→ EXERCISE GOAL
In the answer, each entry below appears exactly as given, and no picture appears at all.

[Items from a dataset]
* * * * * * *
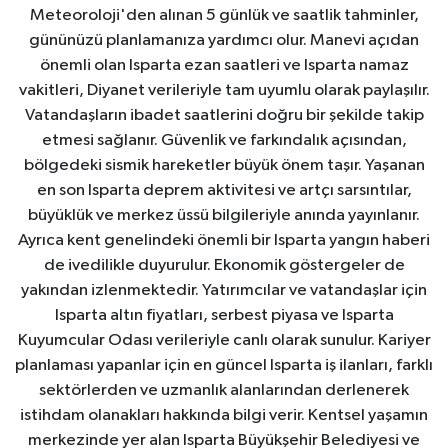
Meteoroloji'den alınan 5 günlük ve saatlik tahminler,
gününüzü planlamanıza yardımcı olur. Manevi açıdan
önemli olan Isparta ezan saatleri ve Isparta namaz
vakitleri, Diyanet verileriyle tam uyumlu olarak paylaşılır.
Vatandaşların ibadet saatlerini doğru bir şekilde takip
etmesi sağlanır. Güvenlik ve farkındalık açısından,
bölgedeki sismik hareketler büyük önem taşır. Yaşanan
en son Isparta deprem aktivitesi ve artçı sarsıntılar,
büyüklük ve merkez üssü bilgileriyle anında yayınlanır.
Ayrıca kent genelindeki önemli bir Isparta yangın haberi
de ivedilikle duyurulur. Ekonomik göstergeler de
yakından izlenmektedir. Yatırımcılar ve vatandaşlar için
Isparta altın fiyatları, serbest piyasa ve Isparta
Kuyumcular Odası verileriyle canlı olarak sunulur. Kariyer
planlaması yapanlar için en güncel Isparta iş ilanları, farklı
sektörlerden ve uzmanlık alanlarından derlenerek
istihdam olanakları hakkında bilgi verir. Kentsel yaşamın
merkezinde yer alan Isparta Büyükşehir Belediyesi ve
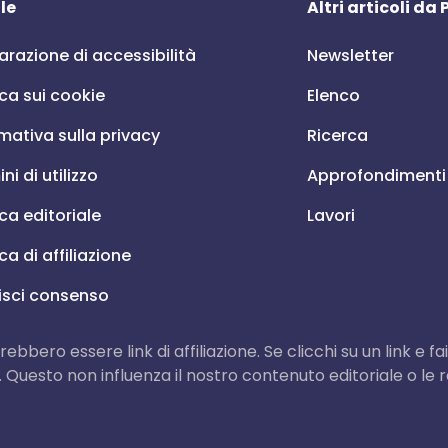
le
Altri articoli da
arazione di accessibilità
Newsletter
ica sui cookie
Elenco
mativa sulla privacy
Ricerca
ni di utilizzo
Approfondimenti
ica editoriale
Lavori
ica di affiliazione
isci consenso
trebbero essere link di affiliazione. Se clicchi su un link 
. Questo non influenza il nostro contenuto editoriale o l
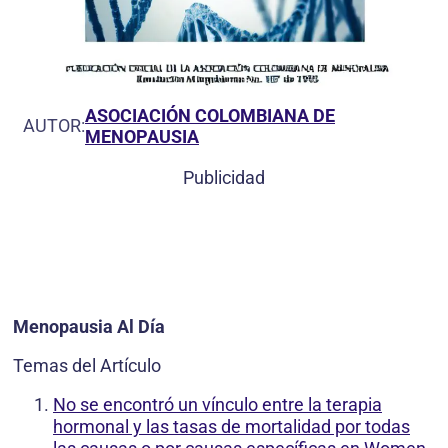
ASOCIACIÓN COLOMBIANA DE
AUTOR:
MENOPAUSIA
Publicidad
Menopausia Al Día
Temas del Artículo
No se encontró un vínculo entre la terapia
hormonal y las tasas de mortalidad por todas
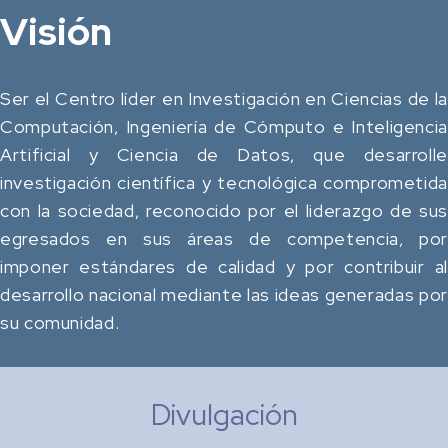
Visión
Ser el Centro líder en Investigación en Ciencias de la
Computación, Ingeniería de Cómputo e Inteligencia
Artificial y Ciencia de Datos, que desarrolle
investigación científica y tecnológica comprometida
con la sociedad, reconocido por el liderazgo de sus
egresados en sus áreas de competencia, por
imponer estándares de calidad y por contribuir al
desarrollo nacional mediante las ideas generadas por
su comunidad.
Divulgación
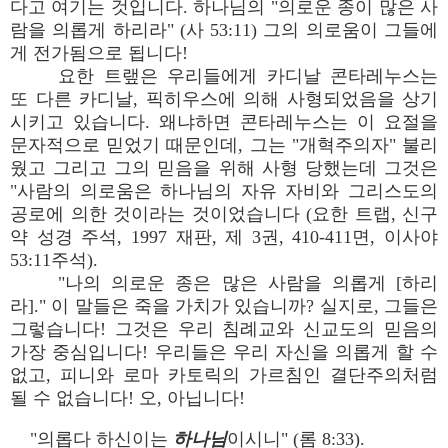
다고 여기는 것입니다. 하나님의 "의로운 종이 많은 사
람을 의롭게 하리라" (사 53:11) 그의 의로움이 그들에
게 전가됨으로 됩니다!
요한 트랲은 우리들에게 카디날 콘타레누스는
또 다른 카디날, 픽히우스에 의해 사형되었음을 상기
시키고 있습니다. 왜냐하면 콘타레누스는 이 요절을
문자적으로 믿었기 때문인데, 그는 "개혁주의자" 불리
웠고 그리고 그의 믿음을 위해 사형 당했는데 그것은
"사람의 의로움은 하나님의 자유 자비와 그리스도의
공로에 의한 것이라는 것이었습니다 (요한 트랩, 신구
약 성경 주석, 1997 재판, 제 3권, 410-411면, 이사야
53:11주석).
"나의 의로운 종은 많은 사람을 의롭게 [하리
라]." 이 말들은 죽을 가치가 있습니까? 실지로, 그들은
그렇습니다! 그것은 우리 침례교와 신교도의 믿음의
가장 중심입니다! 우리들은 우리 자신을 의롭게 할 수
없고, 피니와 로마 카토릭의 가르침인 결단주의처럼
될 수 없습니다! 오, 아닙니다!
"의롭다 하신이는
하나님
이시니" (롬 8:33).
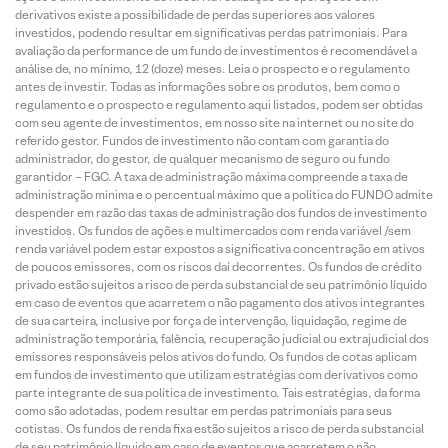
derivativos existe a possibilidade de perdas superiores aos valores
investidos, podendo resultar em significativas perdas patrimoniais. Para
avaliação da performance de um fundo de investimentos é recomendável a
análise de, no mínimo, 12 (doze) meses. Leia o prospecto e o regulamento
antes de investir. Todas as informações sobre os produtos, bem como o
regulamento e o prospecto e regulamento aqui listados, podem ser obtidas
com seu agente de investimentos, em nosso site na internet ou no site do
referido gestor. Fundos de investimento não contam com garantia do
administrador, do gestor, de qualquer mecanismo de seguro ou fundo
garantidor – FGC. A taxa de administração máxima compreende a taxa de
administração mínima e o percentual máximo que a política do FUNDO admite
despender em razão das taxas de administração dos fundos de investimento
investidos. Os fundos de ações e multimercados com renda variável /sem
renda variável podem estar expostos a significativa concentração em ativos
de poucos emissores, com os riscos daí decorrentes. Os fundos de crédito
privado estão sujeitos a risco de perda substancial de seu patrimônio líquido
em caso de eventos que acarretem o não pagamento dos ativos integrantes
de sua carteira, inclusive por força de intervenção, liquidação, regime de
administração temporária, falência, recuperação judicial ou extrajudicial dos
emissores responsáveis pelos ativos do fundo. Os fundos de cotas aplicam
em fundos de investimento que utilizam estratégias com derivativos como
parte integrante de sua política de investimento. Tais estratégias, da forma
como são adotadas, podem resultar em perdas patrimoniais para seus
cotistas. Os fundos de renda fixa estão sujeitos a risco de perda substancial
de seu patrimônio líquido em caso de eventos que acarretem o não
* * * * * * *
→ YOUR SOLUTION
Meteoroloji'den alınan 5 günlük ve saatlik tahminler,
gününüzü planlamanıza yardımcı olur. Manevi açıdan
önemli olan Isparta ezan saatleri ve Isparta namaz
vakitleri, Diyanet verileriyle tam uyumlu olarak paylaşılır.
Vatandaşların ibadet saatlerini doğru bir şekilde takip
etmesi sağlanır. Güvenlik ve farkındalık açısından,
bölgedeki sismik hareketler büyük önem taşır. Yaşanan
en son Isparta deprem aktivitesi ve artçı sarsıntılar,
büyüklük ve merkez üssü bilgileriyle anında yayınlanır.
Ayrıca kent genelindeki önemli bir Isparta yangın haberi
de ivedilikle duyurulur. Ekonomik göstergeler de
yakından izlenmektedir. Yatırımcılar ve vatandaşlar için
Isparta altın fiyatları, serbest piyasa ve Isparta
Kuyumcular Odası verileriyle canlı olarak sunulur. Kariyer
planlaması yapanlar için en güncel Isparta iş ilanları, farklı
sektörlerden ve uzmanlık alanlarından derlenerek
istihdam olanakları hakkında bilgi verir. Kentsel yaşamın
merkezinde yer alan Isparta Büyükşehir Belediyesi ve
le
Altri articoli da
arazione di accessibilità
Newsletter
ica sui cookie
Elenco
mativa sulla privacy
Ricerca
ni di utilizzo
Approfondimenti
ica editoriale
Lavori
ica di affiliazione
isci consenso
trebbero essere link di affiliazione. Se clicchi su un link 
. Questo non influenza il nostro contenuto editoriale o l
ASOCIACIÓN COLOMBIANA DE
AUTOR:
MENOPAUSIA
Publicidad
Menopausia Al Día
Temas del Artículo
No se encontró un vínculo entre la terapia
hormonal y las tasas de mortalidad por todas
Visión
Ser el Centro líder en Investigación en Ciencias de la
Computación, Ingeniería de Cómputo e Inteligencia
Artificial y Ciencia de Datos, que desarrolle
investigación científica y tecnológica comprometida
con la sociedad, reconocido por el liderazgo de sus
egresados en sus áreas de competencia, por
imponer estándares de calidad y por contribuir al
desarrollo nacional mediante las ideas generadas por
su comunidad.
Divulgación
다고 여기는 것입니다. 하나님의 "의로운 종이 많은 사
람을 의롭게 하리라" (사 53:11) 그의 의로움이 그들에
게 전가됨으로 됩니다!
요한 트랲은 우리들에게 카디날 콘타레누스는
또 다른 카디날, 픽히우스에 의해 사형되었음을 상기
시키고 있습니다. 왜냐하면 콘타레누스는 이 요절을
문자적으로 믿었기 때문인데, 그는 "개혁주의자" 불리
웠고 그리고 그의 믿음을 위해 사형 당했는데 그것은
"사람의 의로움은 하나님의 자유 자비와 그리스도의
공로에 의한 것이라는 것이었습니다 (요한 트랩, 신구
약 성경 주석, 1997 재판, 제 3권, 410-411면, 이사야
53:11주석).
"나의 의로운 종은 많은 사람을 의롭게 [하리
라]." 이 말들은 죽을 가치가 있습니까? 실지로, 그들은
그렇습니다! 그것은 우리 침례교와 신교도의 믿음의
가장 중심입니다! 우리들은 우리 자신을 의롭게 할 수
없고, 피니와 로마 카토릭의 가르침인 결단주의처럼
될 수 없습니다! 오, 아닙니다!
"의롭다 하신이는
하나님
이시니" (롬 8:33).
derivativos existe a possibilidade de perdas superiores aos valores
investidos, podendo resultar em significativas perdas patrimoniais. Para
avaliação da performance de um fundo de investimentos é recomendável a
análise de, no mínimo, 12 (doze) meses. Leia o prospecto e o regulamento
antes de investir. Todas as informações sobre os produtos, bem como o
regulamento e o prospecto e regulamento aqui listados, podem ser obtidas
com seu agente de investimentos, em nosso site na internet ou no site do
referido gestor. Fundos de investimento não contam com garantia do
administrador, do gestor, de qualquer mecanismo de seguro ou fundo
garantidor – FGC. A taxa de administração máxima compreende a taxa de
administração mínima e o percentual máximo que a política do FUNDO admite
despender em razão das taxas de administração dos fundos de investimento
investidos. Os fundos de ações e multimercados com renda variável /sem
renda variável podem estar expostos a significativa concentração em ativos
de poucos emissores, com os riscos daí decorrentes. Os fundos de crédito
privado estão sujeitos a risco de perda substancial de seu patrimônio líquido
em caso de eventos que acarretem o não pagamento dos ativos integrantes
de sua carteira, inclusive por força de intervenção, liquidação, regime de
administração temporária, falência, recuperação judicial ou extrajudicial dos
emissores responsáveis pelos ativos do fundo. Os fundos de cotas aplicam
em fundos de investimento que utilizam estratégias com derivativos como
parte integrante de sua política de investimento. Tais estratégias, da forma
como são adotadas, podem resultar em perdas patrimoniais para seus
cotistas. Os fundos de renda fixa estão sujeitos a risco de perda substancial
de seu patrimônio líquido em caso de eventos que acarretem o não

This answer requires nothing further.